** What the task requires **
Please update the lines from the start of the entries through the line containing "специфікації з урахуванням", putting "aparadeiras" in place of "parteiras" and changing nothing else. Return only those lines.

** Excerpted records **
Start of Block

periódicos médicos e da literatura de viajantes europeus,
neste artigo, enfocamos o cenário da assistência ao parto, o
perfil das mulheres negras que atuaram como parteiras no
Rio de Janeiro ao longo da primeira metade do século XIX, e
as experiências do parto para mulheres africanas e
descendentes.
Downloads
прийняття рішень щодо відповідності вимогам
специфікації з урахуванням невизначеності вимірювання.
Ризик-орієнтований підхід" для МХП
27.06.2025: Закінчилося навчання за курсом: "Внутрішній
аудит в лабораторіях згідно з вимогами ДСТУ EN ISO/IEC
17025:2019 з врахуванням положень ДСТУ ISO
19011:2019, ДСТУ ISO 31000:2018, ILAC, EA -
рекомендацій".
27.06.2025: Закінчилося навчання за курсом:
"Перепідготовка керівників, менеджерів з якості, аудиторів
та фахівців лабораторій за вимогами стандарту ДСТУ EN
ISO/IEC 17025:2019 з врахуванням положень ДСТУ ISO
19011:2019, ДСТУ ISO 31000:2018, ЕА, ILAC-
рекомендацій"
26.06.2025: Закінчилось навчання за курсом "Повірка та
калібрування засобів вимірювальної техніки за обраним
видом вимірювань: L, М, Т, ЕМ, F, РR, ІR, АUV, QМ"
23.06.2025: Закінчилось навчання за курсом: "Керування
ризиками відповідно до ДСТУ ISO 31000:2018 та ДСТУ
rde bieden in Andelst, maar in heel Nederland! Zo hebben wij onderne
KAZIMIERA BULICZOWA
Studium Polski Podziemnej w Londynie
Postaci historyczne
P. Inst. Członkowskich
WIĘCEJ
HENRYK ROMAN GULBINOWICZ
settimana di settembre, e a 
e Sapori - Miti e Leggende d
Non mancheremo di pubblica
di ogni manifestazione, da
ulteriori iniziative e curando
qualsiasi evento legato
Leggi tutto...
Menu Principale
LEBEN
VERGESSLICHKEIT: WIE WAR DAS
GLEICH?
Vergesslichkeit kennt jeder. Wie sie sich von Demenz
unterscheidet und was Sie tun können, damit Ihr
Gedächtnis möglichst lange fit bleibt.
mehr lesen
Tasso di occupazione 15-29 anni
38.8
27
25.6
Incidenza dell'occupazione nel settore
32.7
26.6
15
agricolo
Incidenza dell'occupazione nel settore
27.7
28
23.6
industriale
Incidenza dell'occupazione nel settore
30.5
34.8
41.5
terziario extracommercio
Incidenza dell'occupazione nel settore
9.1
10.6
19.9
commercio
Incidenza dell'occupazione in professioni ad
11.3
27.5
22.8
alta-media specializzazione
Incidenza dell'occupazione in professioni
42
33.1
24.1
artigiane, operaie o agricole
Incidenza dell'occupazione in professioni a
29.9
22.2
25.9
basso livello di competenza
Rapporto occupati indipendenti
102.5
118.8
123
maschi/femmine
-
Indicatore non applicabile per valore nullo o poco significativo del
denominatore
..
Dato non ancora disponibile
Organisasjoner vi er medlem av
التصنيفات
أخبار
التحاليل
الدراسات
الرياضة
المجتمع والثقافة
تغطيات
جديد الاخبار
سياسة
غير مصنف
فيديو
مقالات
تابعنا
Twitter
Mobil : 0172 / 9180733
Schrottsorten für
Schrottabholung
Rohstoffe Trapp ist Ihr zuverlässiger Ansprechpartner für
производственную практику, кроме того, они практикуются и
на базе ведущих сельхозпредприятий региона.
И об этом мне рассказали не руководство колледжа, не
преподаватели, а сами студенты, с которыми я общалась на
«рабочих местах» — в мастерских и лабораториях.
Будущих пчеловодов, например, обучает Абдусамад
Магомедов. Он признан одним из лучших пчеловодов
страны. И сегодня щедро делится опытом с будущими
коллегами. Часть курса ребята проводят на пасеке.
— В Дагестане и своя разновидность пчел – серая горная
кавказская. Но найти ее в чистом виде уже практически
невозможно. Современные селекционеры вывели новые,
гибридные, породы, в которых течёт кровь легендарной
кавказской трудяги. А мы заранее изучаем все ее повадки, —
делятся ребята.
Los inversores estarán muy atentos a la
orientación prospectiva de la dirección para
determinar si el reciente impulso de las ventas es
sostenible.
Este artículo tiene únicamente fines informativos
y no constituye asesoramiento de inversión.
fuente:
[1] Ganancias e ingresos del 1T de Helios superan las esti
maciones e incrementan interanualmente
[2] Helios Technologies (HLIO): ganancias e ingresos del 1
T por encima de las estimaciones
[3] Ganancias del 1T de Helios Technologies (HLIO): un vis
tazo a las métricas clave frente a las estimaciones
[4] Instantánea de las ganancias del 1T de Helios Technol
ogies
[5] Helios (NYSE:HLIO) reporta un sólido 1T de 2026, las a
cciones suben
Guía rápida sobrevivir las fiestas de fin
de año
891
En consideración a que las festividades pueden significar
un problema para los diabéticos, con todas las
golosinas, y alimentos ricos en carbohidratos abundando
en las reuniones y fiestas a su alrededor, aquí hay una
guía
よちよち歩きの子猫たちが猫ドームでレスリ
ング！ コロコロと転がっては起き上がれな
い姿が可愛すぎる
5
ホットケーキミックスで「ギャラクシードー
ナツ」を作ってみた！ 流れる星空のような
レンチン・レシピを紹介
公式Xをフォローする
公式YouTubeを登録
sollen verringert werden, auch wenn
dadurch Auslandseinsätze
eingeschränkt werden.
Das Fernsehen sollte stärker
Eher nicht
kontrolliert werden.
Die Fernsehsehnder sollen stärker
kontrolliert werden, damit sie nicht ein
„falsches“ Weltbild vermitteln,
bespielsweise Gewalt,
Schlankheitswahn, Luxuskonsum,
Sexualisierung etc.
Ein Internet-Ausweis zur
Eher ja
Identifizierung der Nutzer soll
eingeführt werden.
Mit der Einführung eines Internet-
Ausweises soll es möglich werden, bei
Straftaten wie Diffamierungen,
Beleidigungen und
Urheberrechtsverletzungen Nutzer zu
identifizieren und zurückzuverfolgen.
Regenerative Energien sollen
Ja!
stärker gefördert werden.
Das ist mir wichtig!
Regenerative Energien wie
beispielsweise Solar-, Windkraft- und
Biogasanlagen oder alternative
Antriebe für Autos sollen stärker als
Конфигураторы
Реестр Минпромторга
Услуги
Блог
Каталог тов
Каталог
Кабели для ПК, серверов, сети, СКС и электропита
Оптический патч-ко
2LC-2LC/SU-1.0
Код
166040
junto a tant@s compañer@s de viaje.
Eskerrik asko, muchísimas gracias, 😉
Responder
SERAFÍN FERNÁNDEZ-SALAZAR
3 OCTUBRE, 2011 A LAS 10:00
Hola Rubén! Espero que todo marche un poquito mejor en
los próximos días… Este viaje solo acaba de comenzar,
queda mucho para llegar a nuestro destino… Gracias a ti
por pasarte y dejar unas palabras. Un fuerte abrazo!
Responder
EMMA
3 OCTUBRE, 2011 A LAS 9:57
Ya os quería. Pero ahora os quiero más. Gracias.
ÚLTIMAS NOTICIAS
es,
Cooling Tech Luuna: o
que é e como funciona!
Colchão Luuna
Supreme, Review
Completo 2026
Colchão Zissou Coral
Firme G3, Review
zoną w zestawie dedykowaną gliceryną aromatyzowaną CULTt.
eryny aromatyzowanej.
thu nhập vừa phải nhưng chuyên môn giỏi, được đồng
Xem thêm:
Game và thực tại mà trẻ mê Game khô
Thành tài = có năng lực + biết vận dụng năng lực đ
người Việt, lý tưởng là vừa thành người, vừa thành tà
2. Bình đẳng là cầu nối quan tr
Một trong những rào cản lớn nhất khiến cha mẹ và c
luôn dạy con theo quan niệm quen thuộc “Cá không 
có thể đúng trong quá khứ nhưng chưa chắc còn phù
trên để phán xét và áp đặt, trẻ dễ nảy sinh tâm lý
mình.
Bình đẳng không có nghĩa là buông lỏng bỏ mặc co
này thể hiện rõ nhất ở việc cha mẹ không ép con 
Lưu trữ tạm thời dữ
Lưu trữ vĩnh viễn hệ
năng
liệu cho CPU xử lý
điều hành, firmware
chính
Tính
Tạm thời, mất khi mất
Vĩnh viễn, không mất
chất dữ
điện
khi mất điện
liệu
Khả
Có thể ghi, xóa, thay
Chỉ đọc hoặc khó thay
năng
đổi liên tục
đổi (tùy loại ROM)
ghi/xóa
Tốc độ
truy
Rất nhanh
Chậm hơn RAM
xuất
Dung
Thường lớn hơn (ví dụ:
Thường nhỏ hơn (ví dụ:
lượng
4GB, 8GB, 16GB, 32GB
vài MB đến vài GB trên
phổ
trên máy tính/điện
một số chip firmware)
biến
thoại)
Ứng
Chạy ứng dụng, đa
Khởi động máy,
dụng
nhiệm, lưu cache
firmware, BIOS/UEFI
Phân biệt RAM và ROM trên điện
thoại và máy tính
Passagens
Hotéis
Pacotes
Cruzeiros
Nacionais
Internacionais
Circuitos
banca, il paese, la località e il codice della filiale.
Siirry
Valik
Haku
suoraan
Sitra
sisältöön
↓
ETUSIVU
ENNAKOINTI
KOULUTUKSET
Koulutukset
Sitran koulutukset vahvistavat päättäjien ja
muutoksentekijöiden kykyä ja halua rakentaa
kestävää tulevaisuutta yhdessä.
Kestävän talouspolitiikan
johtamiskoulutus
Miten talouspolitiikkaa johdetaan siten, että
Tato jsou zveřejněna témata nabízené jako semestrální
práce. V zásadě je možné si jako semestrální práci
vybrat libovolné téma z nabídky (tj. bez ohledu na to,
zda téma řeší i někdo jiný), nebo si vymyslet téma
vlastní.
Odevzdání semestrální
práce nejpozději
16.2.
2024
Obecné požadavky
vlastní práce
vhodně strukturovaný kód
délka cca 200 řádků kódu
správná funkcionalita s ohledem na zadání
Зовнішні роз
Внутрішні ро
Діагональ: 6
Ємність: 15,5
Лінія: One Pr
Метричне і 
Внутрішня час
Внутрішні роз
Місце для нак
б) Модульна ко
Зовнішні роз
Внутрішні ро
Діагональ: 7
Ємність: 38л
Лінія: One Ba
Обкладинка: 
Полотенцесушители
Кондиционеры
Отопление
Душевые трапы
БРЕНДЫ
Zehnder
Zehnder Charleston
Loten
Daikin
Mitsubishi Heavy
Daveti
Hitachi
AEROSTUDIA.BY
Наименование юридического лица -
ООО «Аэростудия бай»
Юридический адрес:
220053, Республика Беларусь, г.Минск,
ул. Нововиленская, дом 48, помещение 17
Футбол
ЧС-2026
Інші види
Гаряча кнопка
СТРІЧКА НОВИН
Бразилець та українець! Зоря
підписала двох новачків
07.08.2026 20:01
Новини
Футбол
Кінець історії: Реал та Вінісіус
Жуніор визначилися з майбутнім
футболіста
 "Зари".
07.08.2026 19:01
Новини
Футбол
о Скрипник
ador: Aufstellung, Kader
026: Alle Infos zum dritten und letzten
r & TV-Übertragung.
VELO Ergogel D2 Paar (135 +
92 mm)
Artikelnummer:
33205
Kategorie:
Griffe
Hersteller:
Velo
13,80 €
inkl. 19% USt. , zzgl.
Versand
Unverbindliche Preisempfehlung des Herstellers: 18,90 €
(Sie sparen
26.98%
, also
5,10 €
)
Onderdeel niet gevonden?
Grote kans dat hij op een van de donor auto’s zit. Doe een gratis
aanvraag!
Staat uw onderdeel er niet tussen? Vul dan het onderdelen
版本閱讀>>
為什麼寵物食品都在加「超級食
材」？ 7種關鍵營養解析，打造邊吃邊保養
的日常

End of Block

** Response area **
periódicos médicos e da literatura de viajantes europeus,
neste artigo, enfocamos o cenário da assistência ao parto, o
perfil das mulheres negras que atuaram como aparadeiras no
Rio de Janeiro ao longo da primeira metade do século XIX, e
as experiências do parto para mulheres africanas e
descendentes.
Downloads
прийняття рішень щодо відповідності вимогам
специфікації з урахуванням невизначеності вимірювання.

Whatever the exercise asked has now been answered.